Demanda contratada de potência de energia elétrica e a incidência do ICMS

 

 

José Benedito Miranda*

 

 

Recentemente, o Min. Teori Albino Zavascki, tendo em vista o elevado número de recursos alçados ao conhecimento do Superior Tribunal de Justiça, em que se controverte acerca da incidência do ICMS sobre a denominada “demanda contratada”, deliberou afetar o julgamento do Recurso Especial nº 960.486 à 1ª Seção, na forma do art. 2º, § 1º, Resolução 08/2008, cuja solução constituirá, então, súmula impeditiva de recursos futuros que versarem a mesma matéria.

 

Na ocasião, abriu oportunidade para os Estados, principais interessados, e para a Confederação Nacional das Indústrias, manifestarem-se, presumindo-se, então, que dentro de poucas semanas a controvérsia estará definitivamente solucionada.

 

Em momento anterior, à mesma seção de direito público fora submetido o julgamento do REsp nº 586.120/MG,  diante da divergência com a jurisprudência até então formada em torno do tema, inaugurada, no âmbito da respectiva Turma, pelo Min. Castro Meira, tendo sido acompanhado, na ocasião, pelos Ministros Humberto Martins e Herman Benjamin.

TAREFAS |
A - Informe todas as linhas dos registros que contêm a palavra "kern", copiando cada uma por inteiro.
B - Escreva a continuação do texto sobre o ICMS e a demanda contratada de energia elétrica, começando logo após a última frase.

REGISTROS |
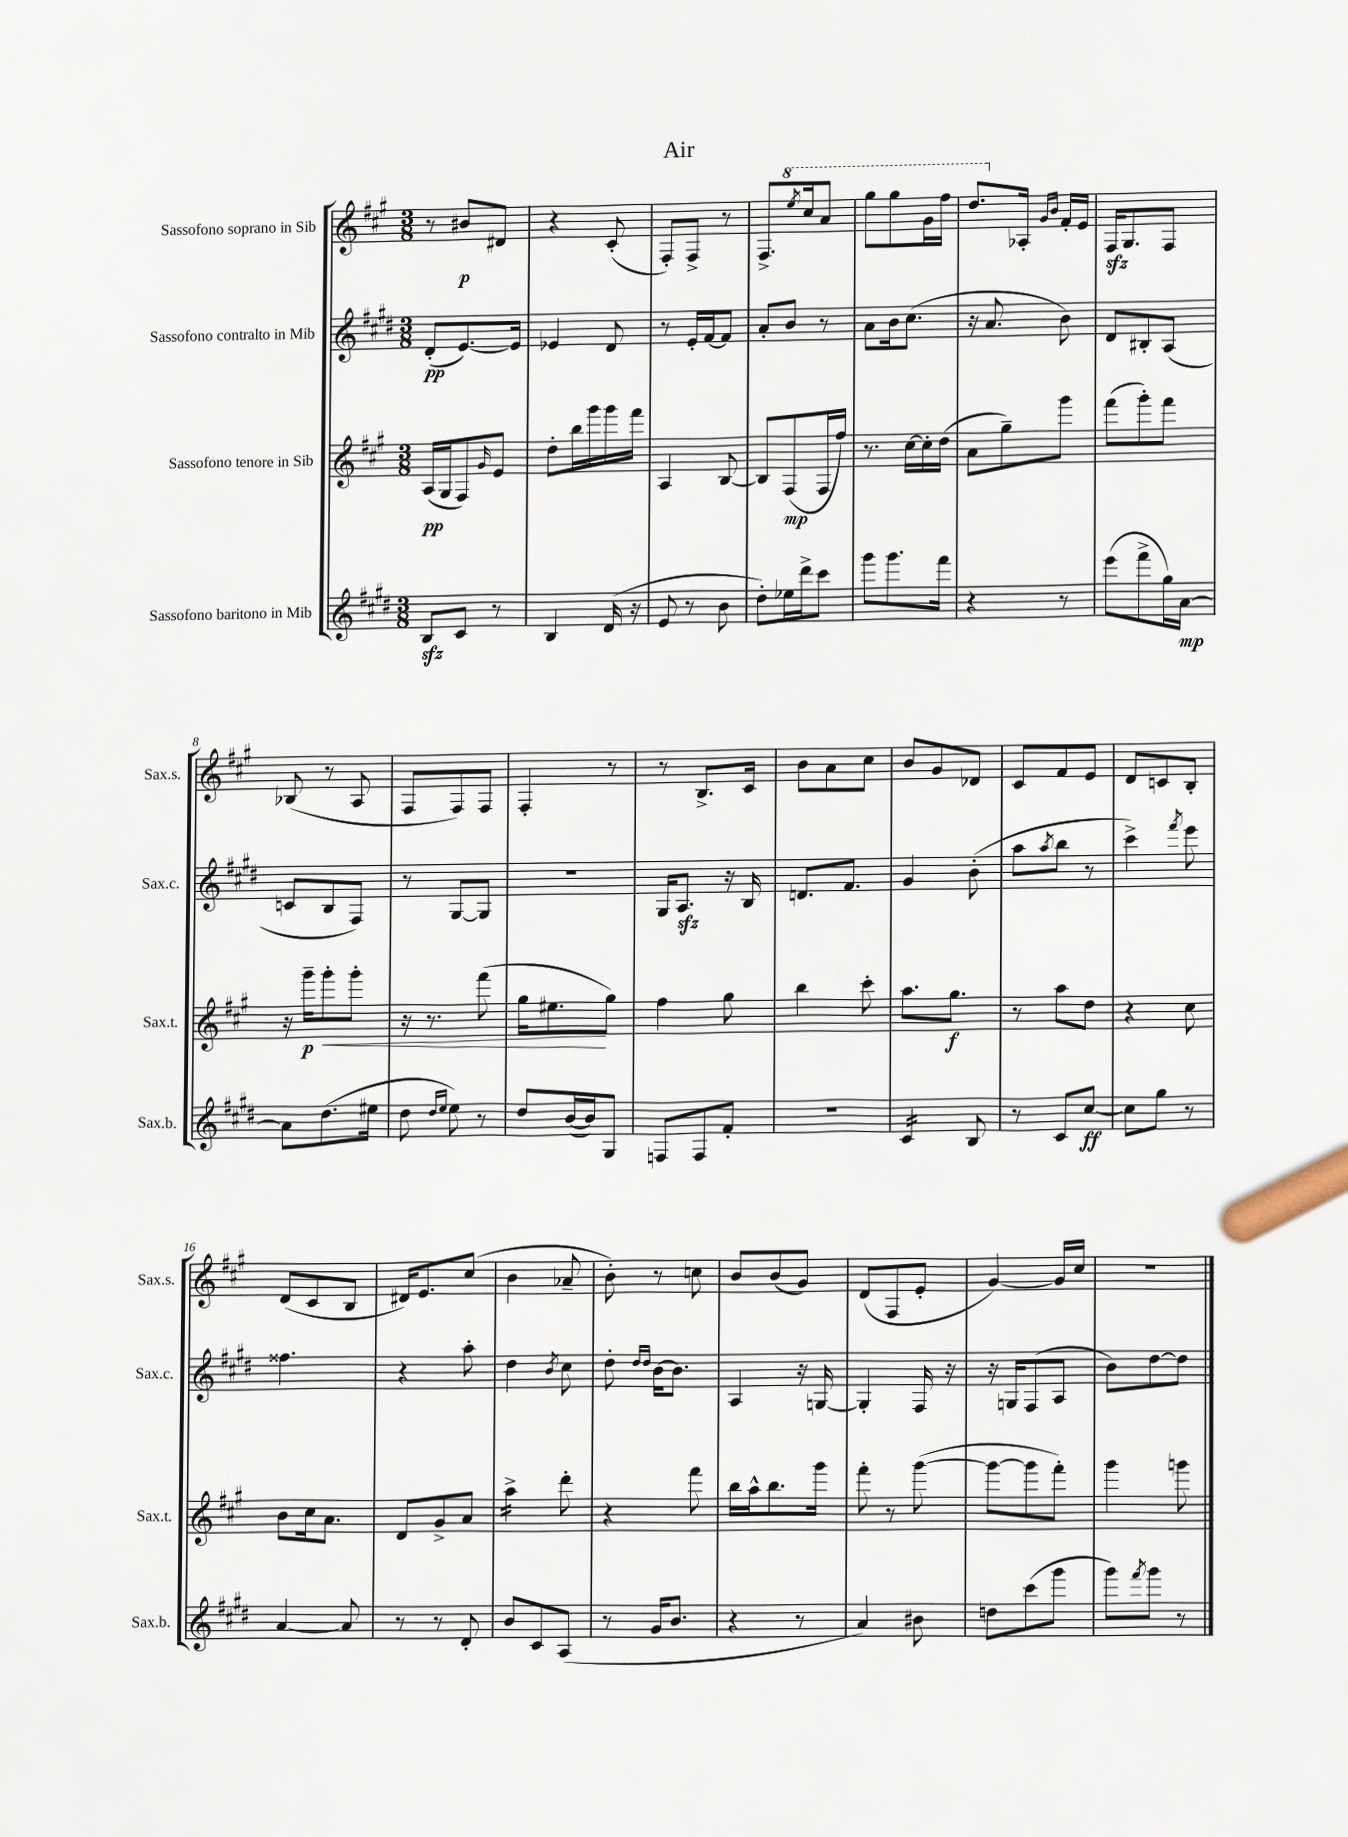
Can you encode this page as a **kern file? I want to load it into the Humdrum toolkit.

**kern	**kern	**kern	**kern
*staff4	*staff3	*staff2	*staff1
*clefG2	*clefG2	*clefG2	*clefG2
*k[f#c#g#d#]	*k[f#c#g#]	*k[f#c#g#d#]	*k[f#c#g#]
*M3/8	*M3/8	*M3/8	*M3/8
8B	(16A	(8d#'	8r
.	16G#	.	.
8c#	8F#)	[8.e)	8b#
.	16qqg#	.	.
8r	8e	.	8d#
.	.	16e]	.
=	=	=	=
4B	8dd'	4e-	4r
.	16bb	.	.
.	16ggg#	.	.
(16d#	16ggg#	8d#	(8c#'
16r	16fff#	.	.
=	=	=	=
8e	4A	8r	8F#')
8r	.	16e'	8F#^
.	.	[16f#	.
8b	[8B	8f#]	8r
=	=	=	=
8dd#')	8B]	8a'	8.F#^
16ee-	(8F#	8b	.
.	.	.	8qeee
16ddd#^	.	.	16ccc#
8ccc#	16F#	8r	8aa
.	16ff#)	.	.
=	=	=	=
8ggg#	8.r	8a	8ggg#
8.ggg#	.	16b	8ggg#
.	[16cc#	(8.cc#	.
.	16cc#']	.	16gg#
16fff#	(16dd	.	16fff#
=	=	=	=
4r	8a	16r	8.ddd
.	.	8.a	.
.	8gg#~)	.	.
.	.	.	16A-'
.	.	.	16qqg#
.	.	.	16qqb
8r	8ggg#	8b)	16f#'
.	.	.	16e
=	=	=	=
(8eee	(8fff#	8d#	16F#
.	.	.	8.G#
8fff#^	8ggg#')	8B#'	.
16gg#)	8fff#	(8A	8F#
[16a	.	.	.
=	=	=	=
8a]	16r	8c	(8B-
.	16ggg#~	.	.
(8.dd#	8ggg#'	8B	8r
.	8ggg#'	8F#)	8A
16ee#	.	.	.
=	=	=	=
8dd#	16r	8r	8F#
.	8.r	.	.
16qqdd#	.	.	.
16qqee	.	.	.
8ee)	.	[8G#	8F#)
8r	(8fff#	8G#]	8F#
=	=	=	=
8dd#	16gg#	4.r	4F#'
.	8.ee#	.	.
([16b	.	.	.
16b])	.	.	.
8G#	8gg#)	.	8r
=	=	=	=
8F	4ff#	16G#	8r
.	.	8.A	.
8F	.	.	8.B^
8f#'	8gg#	16r	.
.	.	16B	16c#
=	=	=	=
4.r	4bb	8.d	8b
.	.	.	8a
.	.	8.f#	.
.	8ccc#'	.	8cc#
=	=	=	=
4c#	8.aa	4g#	8b
.	.	.	8g#
.	8.gg#	.	.
8B	.	(8b'	8d-
=	=	=	=
8r	8r	8aa	8c#
.	.	8qaa	.
8c#	8aa	8bb	8f#
[8cc#	8dd	8r	8e
=	=	=	=
8cc#]	4r	4ccc#^)	8d
8gg#	.	.	8c
.	.	8qfff#	.
8r	8cc#	8eee	8B'
=	=	=	=
[4a	8b	4.ff##	(8d
.	16cc#	.	8c#
.	8.a	.	.
8a]	.	.	8B
=	=	=	=
8r	8d	4r	16d#)
.	.	.	8.e
8r	8g#^	.	.
8d#'	8a	8aa'	(8cc#
=	=	=	=
8b	4aa^	4dd#	4b
8c#	.	.	.
.	.	8qb	.
(8A	8ddd'	8cc#	8a-~
=	=	=	=
8r	4r	8dd#'	8b')
.	.	16qqdd#	.
.	.	16qqdd#	.
16g#	.	[16b	8r
8.b	.	8.b]	.
.	8fff#	.	8cc
=	=	=	=
4r	16bb	4A	8b
.	16aa^^	.	.
.	8.bb	.	(8b
8r	.	16r	8g#)
.	16ggg#	[16G	.
=	=	=	=
4a)	8fff#'	4G']	(8d
.	8r	.	8F#
8b#	([8ggg#	16F#	8e'
.	.	16r	.
=	=	=	=
8dd	8ggg#_	16r	[4g#)
.	.	16G	.
(8ccc#	8ggg#]	(8F#	.
8ggg#	8fff#')	8A	16g#]
.	.	.	16cc#
=	=	=	=
8ggg#)	4ggg#	8b)	4.r
8qfff#	.	.	.
8ggg#	.	[8dd#	.
8r	8ggg	8dd#]	.
==	==	==	==
*-	*-	*-	*-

RESPOSTAS |
A -
Can you encode this page as a **kern file? I want to load it into the Humdrum toolkit.
**kern	**kern	**kern	**kern

B -
A correta compreensão do tema a ser decidido pressupõe o conhecimento, ainda que sumário, da estrutura tarifária do setor elétrico, a partir da qual fica fácil identificar a natureza jurídica da demanda contratada, uma vez que não é isolado o entendimento de que se trata de aquisição de energia elétrica para formação de uma reserva, fruto do compromisso com o pagamento de um valor mínimo e independentemente do consumo verificado, assumido pelo consumidor intensivo com o único propósito de prevenir-se do risco de ser surpreendido pela eventual insuficiência de energia.

 

A afetação do julgamento da matéria à 1ª Seção decorre, precisamente, da necessidade antevista de corrigir o equivocado entendimento formado em torno do tema.

 

Estudos realizados na década de oitenta revelavam que o perfil de comportamento do consumo ao longo do dia encontra-se vinculado aos hábitos do consumidor e às características próprias do mercado de cada região. No regime tarifário anterior, o sistema convencional utilizado não permitia que o consumidor percebesse os reflexos decorrentes da forma de utilizar a eletricidade, já que não havia diferenciação de preços segunda sua utilização durante as horas do dia e períodos do ano.

 

Embora o consumo de energia varie ao longo das 24 horas do dia, atingindo valores máximos entre as 17 e 22 horas, em que as redes de distribuição assumem maior carga, o sistema de geração de energia deve ter capacidade para suprir o pico de consumo neste horário, denominado “horário de ponta”, gerando para a concessionária maiores custos para atender a crescente demanda dos consumidores.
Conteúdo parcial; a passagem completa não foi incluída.